Description of the task =>
Translate this sentence from the profile of Judith Tizard below into Spanish: "A bag of fat, red plums is hanging on the handle of Judith Tizard's front door."
───── Text shown ─────
By GREG DIXON
A bag of fat, red plums is hanging on the handle of Judith Tizard's front door.
There's no note attached, but as the MP for Auckland Central sweeps open the door of her Ponsonby home she knows exactly who's the generous soul.
"She's a nice old dear," Tizard enthuses as she unhitches the gift from her 93-year-old next-door neighbour.
"She left them on the door because she doesn't want to disturb me."
It's a sweet - and, as it turns out, tasty - gesture.
It's a tiny nod too, to another time, to the sort of community where Tizard grew up in the 1950s and 60s.
But that bag of fruit is also a reminder of what she and other politicians mostly leave behind when they go to Wellington.
"I miss the normal daily contact you have with friends and neighbours and family when you live at home every day," Tizard says as she sips tea in her small back garden after a week down at Beehive.
"There is a big price to pay [for going into parliament]. I was thinking that every summer you spend time with the family and there are all sorts of things you haven't heard. It's really hard to stay in touch with friends and it's really hard to have any sort of social life.
"I'm single, I live on my own. It's pretty bloody lonely a lot of the time. I was sitting there at 2.30 this morning in my office in the Beehive sorting vast piles of paper and thinking, 'What the hell am I doing here? It's supposed to be summer holidays. Haven't you got anything better to do?'"
Tizard is not completely alone. She has her two skittish cats, Max and Mini. But being a Pollie does play havoc with the household. She moved from Mt Wellington to her slightly scruffy Ponsonby home - her "midden," she calls it - in the middle of the election campaign and hasn't completely unpacked.
She is trying to do a box a day, but she still hasn't got curtains up, she hasn't found the time to get the broken vacuum cleaner fixed, and her clothes-dryer is still waiting to be put up on a wall.
You just can't help asking whether a seat in the Beehive is worth the price of entry for the 44-year-old?
"It's a fascinating job," she says rather predictably, "and you can't always have everything.
"I do it because it has to be done and because it was an absolutely gradual process, almost by osmosis."
Or by birth. Tizard, of course, belongs to one of the country's few political dynasties.
Her father, the Hon Bob Tizard, was a 38-year veteran of politics, the MP for Otahuhu for 21 years and Panmure for six, and served as a minister. In the third and fourth Labour governments he was Deputy Prime Minister.
Her mother, Dame Catherine Tizard, an Auckland City councillor and the mayor for seven years, became the country's first woman Governor-General.
So it comes as little surprise then when their daughter - Judith Tizard has two older sisters, Anne and Linda, and a younger brother, Nigel - says she always politicised.
───── Supplied material ─────
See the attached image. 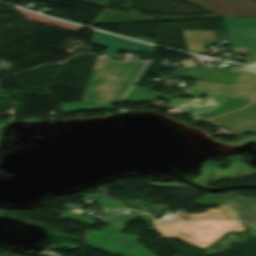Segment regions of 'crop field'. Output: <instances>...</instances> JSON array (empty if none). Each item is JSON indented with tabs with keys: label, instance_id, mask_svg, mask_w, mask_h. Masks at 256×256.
─────
Answer =>
Una bolsa de ciruelas rojas y gordas cuelga del picaporte de la puerta de entrada de Judith Tizard.